### Instructions for the task
Your answer must be the records below, given again exactly, with no pictures in it.

### Extracted data

•••••

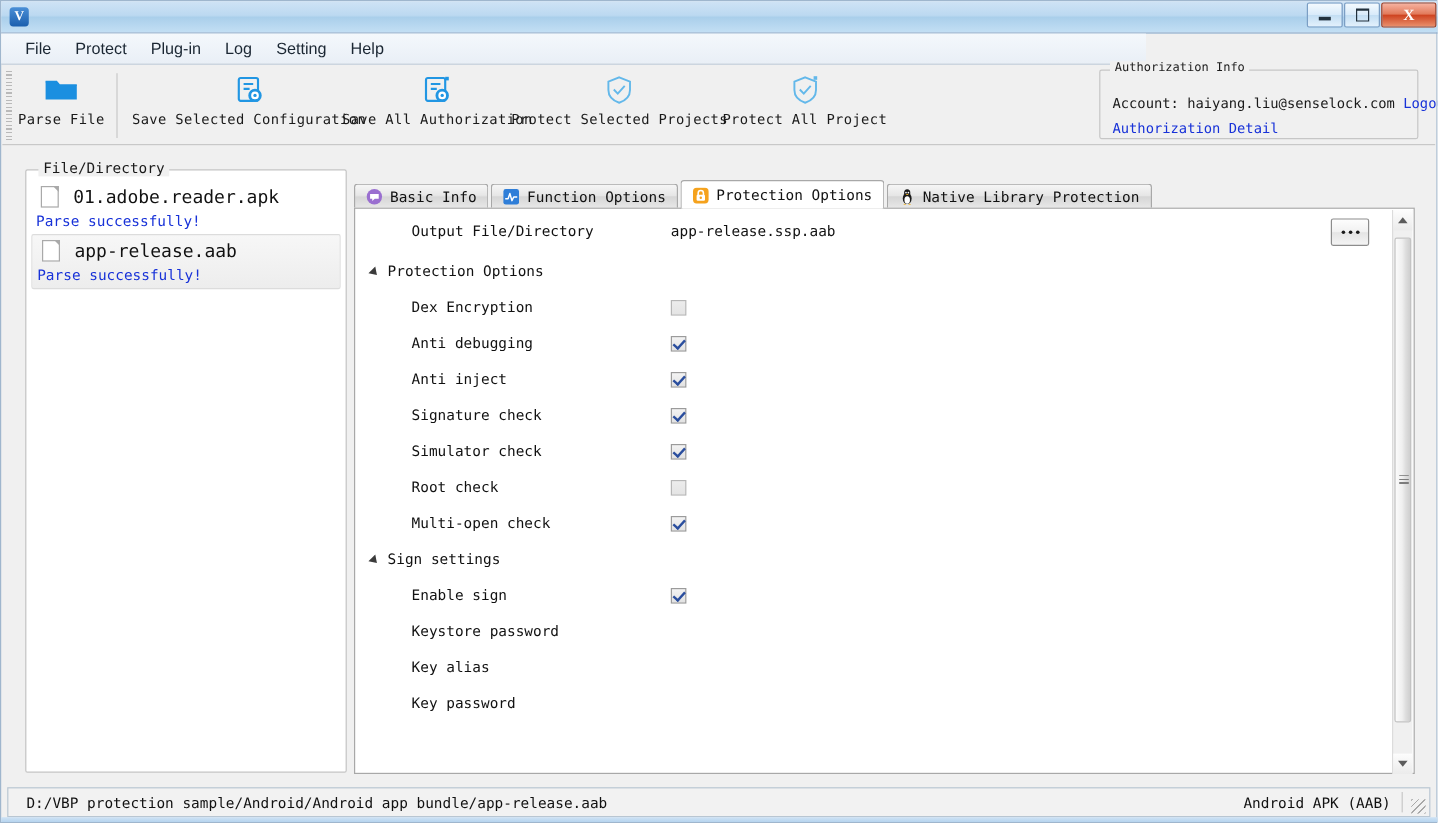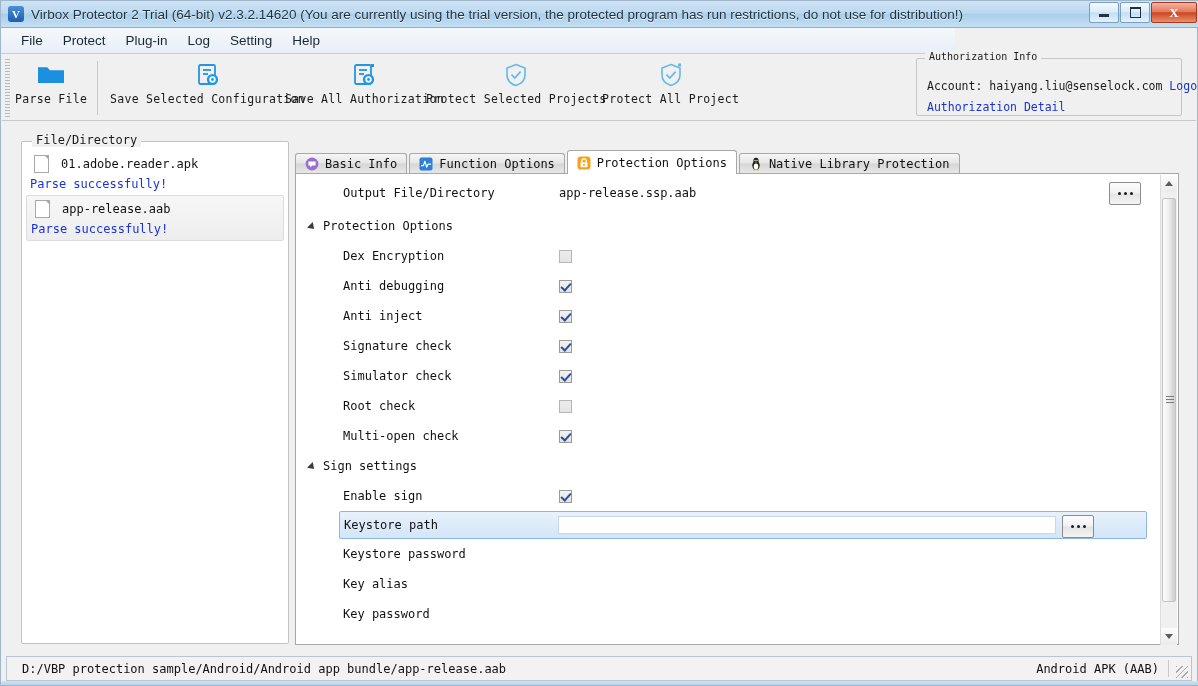--- a/index.html
+++ b/index.html
@@ -370,7 +370,6 @@
 
   <div class="titlebar">
     <div class="app-icon">V</div>
-    <div class="title-text">Virbox Protector 2 Trial (64-bit) v2.3.2.14620  (You are currently using the trial version, the protected program has run restrictions, do not use for distribution!)</div>
     <div class="win-buttons">
       <div class="win-btn">
           <span class="win-glyph-min"></span>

•••••

### Result of this task
--- a/index.html
+++ b/index.html
@@ -370,7 +370,6 @@
 
   <div class="titlebar">
     <div class="app-icon">V</div>
-    <div class="title-text">Virbox Protector 2 Trial (64-bit) v2.3.2.14620  (You are currently using the trial version, the protected program has run restrictions, do not use for distribution!)</div>
     <div class="win-buttons">
       <div class="win-btn">
           <span class="win-glyph-min"></span>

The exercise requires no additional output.